Erick Erickson CREDIT: AP PHOTO/TONY GUTIERREZ editor and Fox News contributor Erick Erickson opened his radio show Wednesday with the disclaimer that he would be “lighting the ships on fire on the seashore and burning the bridge down behind me.” He proceeded to compare the firing of Atlanta’s anti-gay fire chief to the violent shooting that took place this week at French magazine Charlie Hebdo, killing 12 journalists.

“A publisher published something that offended,” Erickson wrote in an accompanying blog post, “So the terrorists decided they needed to publicly destroy and ruin the publisher in a way that would not only make that destruction a public spectacle, but do it so spectacularly that others would think twice before publishing or saying anything similar.”

He went on to clarify, “It is not because the ideas are bad, but because the ideas offend a group that can destroy and tear down.” Finally revealing that he was talking about Atlanta and not France, Erickson concluded, “The terrorists did what had to be done to publicly destroy and ruin the offender… And the terrorists won in Atlanta.”

Listen to his full segment (via Jeremy Hooper):

When Mayor Kasim Reed (D) announced the firing of Fire Chief Kelvin Cochran on Tuesday, he made it clear that it was not because of his religious beliefs, but for his poor judgment in distributing his self-published book that condemned homosexuality. Atlanta has sexual orientation nondiscrimination protections and Cochran was fostering an unwelcoming working environment that did not represent the city’s values. Moreover, while Cochran was suspended for a month to investigate complaints about how he distributed his book, he openly promised to continue engaging in such actions, which Reed felt seriously undermined his “judgment.”


But Erickson and other conservatives have made a martyr of Cochran. “He has been fired for being a Christian,” Erickson concluded, dismissing Reed’s statements to the contrary. “The fire chief wasn’t passing the book around, except to people who asked for it,” Erickson claimed to know via “inside sources” in Atlanta’s City Hall.

Last week, Erickson criticized the notion that a transgender teenager’s suicide after her family rejected her identity epitomized a form of social genocide against LGBT people, suggesting that such a claim was offensive to Holocaust survivors, though no such comparison was made.

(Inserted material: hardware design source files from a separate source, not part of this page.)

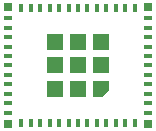
<source format=gbr>
%TF.GenerationSoftware,KiCad,Pcbnew,(6.0.2-0)*%
%TF.CreationDate,2022-02-23T07:35:52+00:00*%
%TF.ProjectId,Generic01,47656e65-7269-4633-9031-2e6b69636164,1*%
%TF.SameCoordinates,Original*%
%TF.FileFunction,Paste,Top*%
%TF.FilePolarity,Positive*%
%FSLAX46Y46*%
G04 Gerber Fmt 4.6, Leading zero omitted, Abs format (unit mm)*
G04 Created by KiCad (PCBNEW (6.0.2-0)) date 2022-02-23 07:35:52*
%MOMM*%
%LPD*%
G01*
G04 APERTURE LIST*
G04 Aperture macros list*
%AMFreePoly0*
4,1,6,0.696000,-0.696000,-0.696000,-0.696000,-0.696000,0.118488,-0.118488,0.696000,0.696000,0.696000,0.696000,-0.696000,0.696000,-0.696000,$1*%
G04 Aperture macros list end*
%ADD10R,0.768000X0.384000*%
%ADD11R,0.384000X0.768000*%
%ADD12FreePoly0,180.000000*%
%ADD13R,1.392000X1.392000*%
%ADD14R,0.672000X0.672000*%
G04 APERTURE END LIST*
D10*
%TO.C,U1*%
X151500000Y-119400000D03*
X151500000Y-118600000D03*
X151500000Y-117800000D03*
X151500000Y-117000000D03*
X151500000Y-116200000D03*
X151500000Y-115400000D03*
X151500000Y-114600000D03*
X151500000Y-113800000D03*
X151500000Y-113000000D03*
X151500000Y-112200000D03*
X151500000Y-111400000D03*
D11*
X150400000Y-110500000D03*
X149600000Y-110500000D03*
X148800000Y-110500000D03*
X148000000Y-110500000D03*
X147200000Y-110500000D03*
X146400000Y-110500000D03*
X145600000Y-110500000D03*
X144800000Y-110500000D03*
X144000000Y-110500000D03*
X143200000Y-110500000D03*
X142400000Y-110500000D03*
X141600000Y-110500000D03*
X140800000Y-110500000D03*
D10*
X139700000Y-111400000D03*
X139700000Y-112200000D03*
X139700000Y-113000000D03*
X139700000Y-113800000D03*
X139700000Y-114600000D03*
X139700000Y-115400000D03*
X139700000Y-116200000D03*
X139700000Y-117000000D03*
X139700000Y-117800000D03*
X139700000Y-118600000D03*
X139700000Y-119400000D03*
D11*
X140800000Y-120300000D03*
X141600000Y-120300000D03*
X142400000Y-120300000D03*
X143200000Y-120300000D03*
X144000000Y-120300000D03*
X144800000Y-120300000D03*
X145600000Y-120300000D03*
X146400000Y-120300000D03*
X147200000Y-120300000D03*
X148000000Y-120300000D03*
X148800000Y-120300000D03*
X149600000Y-120300000D03*
X150400000Y-120300000D03*
D12*
X147575000Y-117375000D03*
D13*
X147575000Y-113425000D03*
X143625000Y-113425000D03*
X147575000Y-115400000D03*
X145600000Y-117375000D03*
X145600000Y-113425000D03*
X143625000Y-117375000D03*
X143625000Y-115400000D03*
X145600000Y-115400000D03*
D14*
X139650000Y-120350000D03*
X139650000Y-110450000D03*
X151550000Y-110450000D03*
X151550000Y-120350000D03*
%TD*%
M02*

</source>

But Erickson defended the comparison he was openly making between Cochran’s firing and the death of 12 journalists: “We gotta talk about what happened in France, but I just think it is worth pointing out that one group destroys the livelihood of those who dare to mock or dissent, and the other took their lives, but both are doing it to drive debate from the public square… to shut them up and shut them down, segment them away from society.”